● **Teks Pilihan**
Mohon tunggu...
KOMENTAR
Sosbud

Margonda dan Ironi Depok

26 Juli 2011   11:54 Diperbarui: 26 Juni 2015   03:21 583 0

Dengan APBD yang mencapai triliunan rupiah, sebenarnya bukanlah sesuatu yang sulit bagi Pemkot Depok untuk membangun JPU di beberapa titik di Jalan Margonda.”

Konon, dulu, ketika Pemda Kabupaten Bogor merencanakan pembangunan Perumnas Depok-I pada tahun 1970-an, tak banyak orang tertarik. Orang perlu dibujuk dulu untuk mau tinggal di Depok. Akan tetapi sejak tahun 1990-an Depok berbalik menjadi "tempat perburuan". Bahkan, Depok kini sudah lebih dari sekadar dormitory city bagi pekerja kelas menengah dan bawah dari Jakarta, Bogor, Tangerang, dan Bekasi (Jabotabek), antara lain karena mudahnya akses transportasi.

Namun, bicara soal transportasi di Kota Depok, selain soal kemudahan akses, sesungguhnya ada sisi lain yang menurut hemat saya sangat ironis. Salah satunya adalah –selain soal kemacetan dan kesembrawutan– soal hak dan keselamatan pejalan kaki yang tidak terlindungi. Kepingin bukti? Datang dan saksikan sendiri di Jalan Margonda Raya saban pagi dan sore hari …

Di sepanjang Jalan Margonda yang ramai itu kita hanya akan menemukan tidak lebih dari dua jembatan penyebrangan. Pertama, jembatan penyebrangan kumuh di mulut terminal Depok. Kedua, di depan Margo City yang kemungkinan besar dibangun bukan oleh Pemda, tapi oleh pengembang untuk kepentingan bisnisnya. Sementara di sisa ruas jalan lainnya yang panjang dan ramai itu tidak akan kita temukan lagi jembatan penyebrangan yang mestinya sangat berguna bagi keselamatan pejalan kaki yang akan menyebrang jalan.

● **Data Latihan Ini**
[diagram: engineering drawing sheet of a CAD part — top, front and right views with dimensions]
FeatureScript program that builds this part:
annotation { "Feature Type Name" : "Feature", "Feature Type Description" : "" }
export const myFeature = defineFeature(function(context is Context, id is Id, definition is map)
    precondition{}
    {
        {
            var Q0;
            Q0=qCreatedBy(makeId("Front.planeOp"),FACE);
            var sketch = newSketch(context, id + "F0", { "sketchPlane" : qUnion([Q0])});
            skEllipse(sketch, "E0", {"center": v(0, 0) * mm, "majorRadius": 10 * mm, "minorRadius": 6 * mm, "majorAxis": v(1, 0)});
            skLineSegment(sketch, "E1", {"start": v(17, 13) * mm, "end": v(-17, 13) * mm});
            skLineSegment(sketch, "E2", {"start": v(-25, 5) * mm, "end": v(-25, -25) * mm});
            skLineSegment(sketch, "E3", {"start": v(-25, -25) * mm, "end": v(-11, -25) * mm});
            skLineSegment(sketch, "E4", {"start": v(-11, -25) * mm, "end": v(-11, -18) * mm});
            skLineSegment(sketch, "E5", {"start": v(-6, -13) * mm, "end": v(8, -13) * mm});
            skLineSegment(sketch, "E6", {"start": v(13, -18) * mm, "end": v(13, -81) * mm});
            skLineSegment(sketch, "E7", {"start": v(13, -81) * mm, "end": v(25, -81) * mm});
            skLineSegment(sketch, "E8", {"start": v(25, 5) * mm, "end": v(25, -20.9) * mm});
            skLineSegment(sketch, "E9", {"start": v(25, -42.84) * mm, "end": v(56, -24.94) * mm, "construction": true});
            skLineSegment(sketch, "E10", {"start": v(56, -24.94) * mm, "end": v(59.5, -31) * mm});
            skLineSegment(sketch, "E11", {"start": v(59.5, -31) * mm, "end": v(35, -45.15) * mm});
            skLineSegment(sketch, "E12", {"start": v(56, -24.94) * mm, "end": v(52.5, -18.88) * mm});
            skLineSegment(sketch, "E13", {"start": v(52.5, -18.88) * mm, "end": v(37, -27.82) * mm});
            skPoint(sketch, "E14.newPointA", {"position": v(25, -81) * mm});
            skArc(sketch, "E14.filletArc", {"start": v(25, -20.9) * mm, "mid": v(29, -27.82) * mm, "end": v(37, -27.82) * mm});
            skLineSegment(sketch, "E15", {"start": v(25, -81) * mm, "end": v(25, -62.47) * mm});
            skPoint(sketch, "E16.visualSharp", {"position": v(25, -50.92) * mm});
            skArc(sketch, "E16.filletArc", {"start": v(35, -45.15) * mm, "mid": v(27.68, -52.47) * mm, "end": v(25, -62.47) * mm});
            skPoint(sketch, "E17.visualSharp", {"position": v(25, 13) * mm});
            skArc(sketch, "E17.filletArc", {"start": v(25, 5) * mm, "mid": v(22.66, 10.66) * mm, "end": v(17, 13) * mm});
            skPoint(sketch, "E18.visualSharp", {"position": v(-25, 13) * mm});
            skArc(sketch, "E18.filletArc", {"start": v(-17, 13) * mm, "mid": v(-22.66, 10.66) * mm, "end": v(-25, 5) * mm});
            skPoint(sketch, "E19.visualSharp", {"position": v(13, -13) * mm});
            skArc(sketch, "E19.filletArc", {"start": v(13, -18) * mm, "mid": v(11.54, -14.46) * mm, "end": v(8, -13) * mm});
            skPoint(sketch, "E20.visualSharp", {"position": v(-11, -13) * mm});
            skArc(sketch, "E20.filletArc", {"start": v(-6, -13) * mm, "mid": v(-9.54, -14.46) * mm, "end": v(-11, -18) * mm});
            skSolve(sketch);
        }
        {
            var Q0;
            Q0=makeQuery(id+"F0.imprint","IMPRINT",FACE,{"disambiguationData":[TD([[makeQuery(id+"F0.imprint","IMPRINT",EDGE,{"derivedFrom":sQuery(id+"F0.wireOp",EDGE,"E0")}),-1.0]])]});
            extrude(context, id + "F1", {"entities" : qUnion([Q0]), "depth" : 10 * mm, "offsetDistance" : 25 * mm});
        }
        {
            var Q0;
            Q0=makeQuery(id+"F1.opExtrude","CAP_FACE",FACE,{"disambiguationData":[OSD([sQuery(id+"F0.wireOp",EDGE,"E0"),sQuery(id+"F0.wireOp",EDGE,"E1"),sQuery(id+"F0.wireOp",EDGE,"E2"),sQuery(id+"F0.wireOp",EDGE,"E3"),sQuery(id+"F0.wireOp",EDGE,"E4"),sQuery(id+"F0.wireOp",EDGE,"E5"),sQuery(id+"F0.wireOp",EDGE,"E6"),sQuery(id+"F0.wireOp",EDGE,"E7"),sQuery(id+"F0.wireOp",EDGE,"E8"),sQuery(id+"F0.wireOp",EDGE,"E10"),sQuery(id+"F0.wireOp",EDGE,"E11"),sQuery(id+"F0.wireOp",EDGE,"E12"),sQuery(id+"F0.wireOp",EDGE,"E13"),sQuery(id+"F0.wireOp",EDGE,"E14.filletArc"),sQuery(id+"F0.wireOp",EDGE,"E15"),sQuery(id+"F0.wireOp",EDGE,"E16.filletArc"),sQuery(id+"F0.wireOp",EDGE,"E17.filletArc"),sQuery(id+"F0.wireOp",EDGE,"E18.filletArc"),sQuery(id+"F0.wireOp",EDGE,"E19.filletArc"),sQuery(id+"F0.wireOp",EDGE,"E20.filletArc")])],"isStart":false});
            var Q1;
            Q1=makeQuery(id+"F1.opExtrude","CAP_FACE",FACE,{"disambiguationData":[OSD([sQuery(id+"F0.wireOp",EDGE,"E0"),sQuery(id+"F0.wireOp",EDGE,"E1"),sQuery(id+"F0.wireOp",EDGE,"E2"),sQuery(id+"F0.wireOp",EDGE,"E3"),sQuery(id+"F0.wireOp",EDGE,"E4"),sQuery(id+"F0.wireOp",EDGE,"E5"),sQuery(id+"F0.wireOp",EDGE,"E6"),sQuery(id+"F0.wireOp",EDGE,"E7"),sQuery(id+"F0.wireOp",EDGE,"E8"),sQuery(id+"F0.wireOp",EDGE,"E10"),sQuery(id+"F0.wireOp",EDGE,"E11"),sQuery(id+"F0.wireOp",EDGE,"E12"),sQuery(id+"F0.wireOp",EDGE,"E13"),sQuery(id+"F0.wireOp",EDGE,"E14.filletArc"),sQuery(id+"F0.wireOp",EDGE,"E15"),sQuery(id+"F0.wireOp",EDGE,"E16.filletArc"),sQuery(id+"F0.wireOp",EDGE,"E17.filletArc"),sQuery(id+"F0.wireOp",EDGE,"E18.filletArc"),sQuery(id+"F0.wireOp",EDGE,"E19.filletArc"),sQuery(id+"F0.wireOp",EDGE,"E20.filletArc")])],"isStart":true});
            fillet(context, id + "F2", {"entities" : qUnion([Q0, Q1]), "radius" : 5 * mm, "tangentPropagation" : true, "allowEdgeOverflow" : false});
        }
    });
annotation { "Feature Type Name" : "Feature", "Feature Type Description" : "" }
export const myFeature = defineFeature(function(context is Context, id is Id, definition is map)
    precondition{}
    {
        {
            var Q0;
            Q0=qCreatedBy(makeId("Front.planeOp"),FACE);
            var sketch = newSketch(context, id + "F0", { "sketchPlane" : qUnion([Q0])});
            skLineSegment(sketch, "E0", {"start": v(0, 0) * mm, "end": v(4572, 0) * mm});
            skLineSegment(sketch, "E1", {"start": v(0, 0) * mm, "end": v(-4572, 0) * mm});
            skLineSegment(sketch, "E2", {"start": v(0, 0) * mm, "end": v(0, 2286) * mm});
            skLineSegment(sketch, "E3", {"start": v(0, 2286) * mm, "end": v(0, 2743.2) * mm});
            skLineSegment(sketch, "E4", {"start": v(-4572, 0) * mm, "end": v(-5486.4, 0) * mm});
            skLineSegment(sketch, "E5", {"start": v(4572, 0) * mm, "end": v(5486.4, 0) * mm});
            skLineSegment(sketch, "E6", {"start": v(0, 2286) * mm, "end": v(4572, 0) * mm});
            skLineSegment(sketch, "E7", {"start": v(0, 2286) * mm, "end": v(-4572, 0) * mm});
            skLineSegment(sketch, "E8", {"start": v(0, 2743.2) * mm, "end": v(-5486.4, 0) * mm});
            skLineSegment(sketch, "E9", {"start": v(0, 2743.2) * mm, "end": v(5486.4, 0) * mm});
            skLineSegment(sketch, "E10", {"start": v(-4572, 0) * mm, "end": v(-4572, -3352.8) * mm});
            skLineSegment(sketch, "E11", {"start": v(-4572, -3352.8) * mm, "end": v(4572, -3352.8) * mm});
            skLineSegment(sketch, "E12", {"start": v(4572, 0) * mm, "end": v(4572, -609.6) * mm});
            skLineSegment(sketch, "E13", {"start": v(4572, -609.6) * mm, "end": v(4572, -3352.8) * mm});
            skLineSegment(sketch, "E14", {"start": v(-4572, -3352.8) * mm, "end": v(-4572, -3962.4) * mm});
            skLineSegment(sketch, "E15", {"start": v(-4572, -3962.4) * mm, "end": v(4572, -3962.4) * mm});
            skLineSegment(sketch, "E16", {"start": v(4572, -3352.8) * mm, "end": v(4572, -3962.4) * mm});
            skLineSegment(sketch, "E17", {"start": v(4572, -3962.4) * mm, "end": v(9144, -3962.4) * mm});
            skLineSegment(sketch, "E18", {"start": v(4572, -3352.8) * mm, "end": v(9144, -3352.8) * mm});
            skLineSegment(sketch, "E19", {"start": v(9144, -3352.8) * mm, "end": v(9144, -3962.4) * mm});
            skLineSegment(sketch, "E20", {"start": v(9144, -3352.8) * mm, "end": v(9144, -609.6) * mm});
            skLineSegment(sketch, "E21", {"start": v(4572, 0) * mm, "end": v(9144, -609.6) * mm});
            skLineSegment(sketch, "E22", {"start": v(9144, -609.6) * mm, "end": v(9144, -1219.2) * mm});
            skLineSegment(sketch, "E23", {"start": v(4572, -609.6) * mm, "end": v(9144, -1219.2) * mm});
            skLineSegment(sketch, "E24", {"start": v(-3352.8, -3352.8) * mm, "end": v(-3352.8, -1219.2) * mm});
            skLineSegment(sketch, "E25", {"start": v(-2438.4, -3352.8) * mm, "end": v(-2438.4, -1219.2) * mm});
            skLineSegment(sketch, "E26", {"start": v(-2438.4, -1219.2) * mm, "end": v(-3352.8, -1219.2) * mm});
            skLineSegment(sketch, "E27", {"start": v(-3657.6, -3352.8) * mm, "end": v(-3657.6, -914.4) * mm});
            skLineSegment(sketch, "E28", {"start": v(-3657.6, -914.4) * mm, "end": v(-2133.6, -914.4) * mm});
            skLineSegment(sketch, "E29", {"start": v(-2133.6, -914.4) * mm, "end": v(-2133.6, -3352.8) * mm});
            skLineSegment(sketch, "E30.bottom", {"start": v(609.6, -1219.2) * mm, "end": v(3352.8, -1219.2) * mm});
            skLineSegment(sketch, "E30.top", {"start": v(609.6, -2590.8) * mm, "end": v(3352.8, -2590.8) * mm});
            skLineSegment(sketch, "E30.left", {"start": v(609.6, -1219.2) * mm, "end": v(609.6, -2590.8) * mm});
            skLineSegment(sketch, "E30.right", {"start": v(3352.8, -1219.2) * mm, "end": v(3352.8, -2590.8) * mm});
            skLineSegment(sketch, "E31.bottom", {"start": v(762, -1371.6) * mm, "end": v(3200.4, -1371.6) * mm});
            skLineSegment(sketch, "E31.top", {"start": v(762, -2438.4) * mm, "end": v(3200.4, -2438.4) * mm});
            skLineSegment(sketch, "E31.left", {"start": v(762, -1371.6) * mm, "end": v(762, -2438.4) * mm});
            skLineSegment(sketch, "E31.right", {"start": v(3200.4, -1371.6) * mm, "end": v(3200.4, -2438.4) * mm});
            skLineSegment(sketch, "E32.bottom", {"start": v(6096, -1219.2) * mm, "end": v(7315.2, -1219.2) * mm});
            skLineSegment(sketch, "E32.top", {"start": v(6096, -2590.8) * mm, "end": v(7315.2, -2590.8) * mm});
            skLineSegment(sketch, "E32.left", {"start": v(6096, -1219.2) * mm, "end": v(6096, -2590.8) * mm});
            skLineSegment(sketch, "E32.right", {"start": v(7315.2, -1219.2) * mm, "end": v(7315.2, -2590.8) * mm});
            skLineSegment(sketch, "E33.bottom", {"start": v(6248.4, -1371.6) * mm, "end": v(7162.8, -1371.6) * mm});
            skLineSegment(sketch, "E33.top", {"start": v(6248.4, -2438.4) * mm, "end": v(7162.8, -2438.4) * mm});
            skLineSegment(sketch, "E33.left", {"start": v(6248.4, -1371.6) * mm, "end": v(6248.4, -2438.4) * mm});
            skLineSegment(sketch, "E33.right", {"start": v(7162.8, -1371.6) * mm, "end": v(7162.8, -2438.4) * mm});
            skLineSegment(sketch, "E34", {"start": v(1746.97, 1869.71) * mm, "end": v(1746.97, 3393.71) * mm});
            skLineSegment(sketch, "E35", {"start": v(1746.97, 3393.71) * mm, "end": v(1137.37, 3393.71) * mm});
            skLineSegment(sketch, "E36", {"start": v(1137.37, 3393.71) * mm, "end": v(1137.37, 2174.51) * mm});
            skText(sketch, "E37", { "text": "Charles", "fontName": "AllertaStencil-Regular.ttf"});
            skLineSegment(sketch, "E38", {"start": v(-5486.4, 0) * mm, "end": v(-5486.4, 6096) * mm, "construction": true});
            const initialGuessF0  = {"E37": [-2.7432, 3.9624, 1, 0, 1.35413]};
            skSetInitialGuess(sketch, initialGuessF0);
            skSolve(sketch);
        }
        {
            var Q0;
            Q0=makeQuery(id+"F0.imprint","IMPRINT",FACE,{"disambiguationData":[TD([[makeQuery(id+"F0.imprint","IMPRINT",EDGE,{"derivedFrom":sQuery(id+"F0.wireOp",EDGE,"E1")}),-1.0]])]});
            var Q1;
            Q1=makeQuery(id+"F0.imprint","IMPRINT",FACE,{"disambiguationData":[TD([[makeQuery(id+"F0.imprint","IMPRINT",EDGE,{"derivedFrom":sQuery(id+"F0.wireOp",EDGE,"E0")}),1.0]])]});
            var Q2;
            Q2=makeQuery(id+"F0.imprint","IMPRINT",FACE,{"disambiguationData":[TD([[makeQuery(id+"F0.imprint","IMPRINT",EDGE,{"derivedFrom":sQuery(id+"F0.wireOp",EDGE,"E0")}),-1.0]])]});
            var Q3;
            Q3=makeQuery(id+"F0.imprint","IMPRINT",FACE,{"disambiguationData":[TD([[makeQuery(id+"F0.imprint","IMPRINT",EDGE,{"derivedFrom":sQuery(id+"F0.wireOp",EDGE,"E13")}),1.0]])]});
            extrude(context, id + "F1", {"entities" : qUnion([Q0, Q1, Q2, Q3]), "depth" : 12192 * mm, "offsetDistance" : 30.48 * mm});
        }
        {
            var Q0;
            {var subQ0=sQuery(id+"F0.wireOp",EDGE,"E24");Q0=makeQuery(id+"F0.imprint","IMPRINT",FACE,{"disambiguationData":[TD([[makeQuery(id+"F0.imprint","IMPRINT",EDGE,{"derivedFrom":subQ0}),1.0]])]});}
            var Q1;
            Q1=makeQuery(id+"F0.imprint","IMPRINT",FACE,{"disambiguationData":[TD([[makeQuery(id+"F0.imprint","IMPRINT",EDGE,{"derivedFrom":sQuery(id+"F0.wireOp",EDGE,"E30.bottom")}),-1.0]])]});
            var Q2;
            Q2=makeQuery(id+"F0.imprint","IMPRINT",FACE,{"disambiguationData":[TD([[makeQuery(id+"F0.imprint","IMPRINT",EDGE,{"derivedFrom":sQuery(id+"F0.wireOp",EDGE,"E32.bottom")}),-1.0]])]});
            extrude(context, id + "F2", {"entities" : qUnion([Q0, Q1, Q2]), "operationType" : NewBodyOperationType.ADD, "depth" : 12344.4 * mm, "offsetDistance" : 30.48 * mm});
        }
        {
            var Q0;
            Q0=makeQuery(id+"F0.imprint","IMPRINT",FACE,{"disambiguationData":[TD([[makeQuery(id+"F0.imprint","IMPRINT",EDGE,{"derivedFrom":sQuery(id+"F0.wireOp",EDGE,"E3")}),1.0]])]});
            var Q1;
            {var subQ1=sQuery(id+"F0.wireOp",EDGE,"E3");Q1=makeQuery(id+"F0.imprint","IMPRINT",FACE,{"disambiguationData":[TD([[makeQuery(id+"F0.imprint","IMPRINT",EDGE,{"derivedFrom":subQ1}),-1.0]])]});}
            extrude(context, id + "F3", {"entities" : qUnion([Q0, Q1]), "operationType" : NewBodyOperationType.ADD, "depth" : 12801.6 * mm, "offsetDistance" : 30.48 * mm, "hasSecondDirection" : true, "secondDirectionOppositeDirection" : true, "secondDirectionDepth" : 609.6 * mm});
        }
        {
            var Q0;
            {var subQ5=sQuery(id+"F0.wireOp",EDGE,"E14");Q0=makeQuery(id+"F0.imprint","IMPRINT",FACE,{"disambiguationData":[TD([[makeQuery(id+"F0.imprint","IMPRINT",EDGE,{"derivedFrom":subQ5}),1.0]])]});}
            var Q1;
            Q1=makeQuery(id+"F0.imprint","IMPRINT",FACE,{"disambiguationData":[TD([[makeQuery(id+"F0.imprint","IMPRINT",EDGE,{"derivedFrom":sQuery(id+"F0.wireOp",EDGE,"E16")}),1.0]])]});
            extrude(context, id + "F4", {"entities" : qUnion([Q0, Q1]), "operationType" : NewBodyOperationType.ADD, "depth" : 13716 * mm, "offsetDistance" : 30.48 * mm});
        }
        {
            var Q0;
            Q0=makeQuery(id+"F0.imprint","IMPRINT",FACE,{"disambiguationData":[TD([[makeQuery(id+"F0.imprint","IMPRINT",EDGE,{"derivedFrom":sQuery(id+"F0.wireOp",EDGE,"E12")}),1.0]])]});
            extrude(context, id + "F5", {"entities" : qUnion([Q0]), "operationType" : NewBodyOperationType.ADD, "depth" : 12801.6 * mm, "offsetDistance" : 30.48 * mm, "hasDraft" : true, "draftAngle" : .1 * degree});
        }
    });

● **Tujuan 1**
Cetak ulang tanpa perubahan bagian catatan dari baris pertama catatan sampai dengan baris yang memuat "v(25, -50.92) *", kedua ujungnya ikut dicetak.
● **Tujuan 2**
Bagaimana lanjutan teks tentang pejalan kaki di Jalan Margonda, Depok, setelah kalimat terakhirnya? Tuliskan kelanjutannya.
Teks dan catatan di halaman ini tidak saling berhubungan.

● **Hasil Tugas 1**
[diagram: engineering drawing sheet of a CAD part — top, front and right views with dimensions]
FeatureScript program that builds this part:
annotation { "Feature Type Name" : "Feature", "Feature Type Description" : "" }
export const myFeature = defineFeature(function(context is Context, id is Id, definition is map)
    precondition{}
    {
        {
            var Q0;
            Q0=qCreatedBy(makeId("Front.planeOp"),FACE);
            var sketch = newSketch(context, id + "F0", { "sketchPlane" : qUnion([Q0])});
            skEllipse(sketch, "E0", {"center": v(0, 0) * mm, "majorRadius": 10 * mm, "minorRadius": 6 * mm, "majorAxis": v(1, 0)});
            skLineSegment(sketch, "E1", {"start": v(17, 13) * mm, "end": v(-17, 13) * mm});
            skLineSegment(sketch, "E2", {"start": v(-25, 5) * mm, "end": v(-25, -25) * mm});
            skLineSegment(sketch, "E3", {"start": v(-25, -25) * mm, "end": v(-11, -25) * mm});
            skLineSegment(sketch, "E4", {"start": v(-11, -25) * mm, "end": v(-11, -18) * mm});
            skLineSegment(sketch, "E5", {"start": v(-6, -13) * mm, "end": v(8, -13) * mm});
            skLineSegment(sketch, "E6", {"start": v(13, -18) * mm, "end": v(13, -81) * mm});
            skLineSegment(sketch, "E7", {"start": v(13, -81) * mm, "end": v(25, -81) * mm});
            skLineSegment(sketch, "E8", {"start": v(25, 5) * mm, "end": v(25, -20.9) * mm});
            skLineSegment(sketch, "E9", {"start": v(25, -42.84) * mm, "end": v(56, -24.94) * mm, "construction": true});
            skLineSegment(sketch, "E10", {"start": v(56, -24.94) * mm, "end": v(59.5, -31) * mm});
            skLineSegment(sketch, "E11", {"start": v(59.5, -31) * mm, "end": v(35, -45.15) * mm});
            skLineSegment(sketch, "E12", {"start": v(56, -24.94) * mm, "end": v(52.5, -18.88) * mm});
            skLineSegment(sketch, "E13", {"start": v(52.5, -18.88) * mm, "end": v(37, -27.82) * mm});
            skPoint(sketch, "E14.newPointA", {"position": v(25, -81) * mm});
            skArc(sketch, "E14.filletArc", {"start": v(25, -20.9) * mm, "mid": v(29, -27.82) * mm, "end": v(37, -27.82) * mm});
            skLineSegment(sketch, "E15", {"start": v(25, -81) * mm, "end": v(25, -62.47) * mm});
            skPoint(sketch, "E16.visualSharp", {"position": v(25, -50.92) * mm});

● **Hasil Tugas 2**
Karena itu, tampaklah pemandangan kengerian saban pagi dan sore hari, terutama di sejumlah ruas menuju kampus Universitas Indonesia, daerah Kober dan Pondok Cina, dimana para penyebrang seakan ‘berlomba dengan maut’ mencoba menghindar dari kepungan ribuan kendaraan yang juga sedang berpacu dengan waktu di Jalan Margonda yang sangat sibuk itu …

Di Jalan Margonda, di sejumlah ruas menuju kampus Universitas Indonesia itu, tiap pagi antara pukul 07.00 — 08.00 memang seringkali ada 4-5 polisi dan atau banpol (gatur lalin) yang berjaga membantu para penyebrang. Namun benarkah ini bisa membantu keselamatan para pejalan kaki yang akan menyebrang? Barangkali iya, tapi tentu itu bukan solusi ideal. Buktinya, angka kecelakaan di seputar Margonda Raya kian mencemaskan. Data Unit Laka Lantas Polresta Depok mencatat,sejak Januari–18 Februari telah terjadi 58 kasus kecelakaan. Dari jumlah tersebut, 50% di antaranya terjadi pada pengendara sepeda motor dan penyeberang jalan. ”Jumlahnya terbilang tinggi. Diperkirakan setiap hari terjadi satu kasus kecelakaan,” ujar Kepala Unit Laka-Lantas Polresta Depok, AKP Supriyono, seperti dikutip depoklik.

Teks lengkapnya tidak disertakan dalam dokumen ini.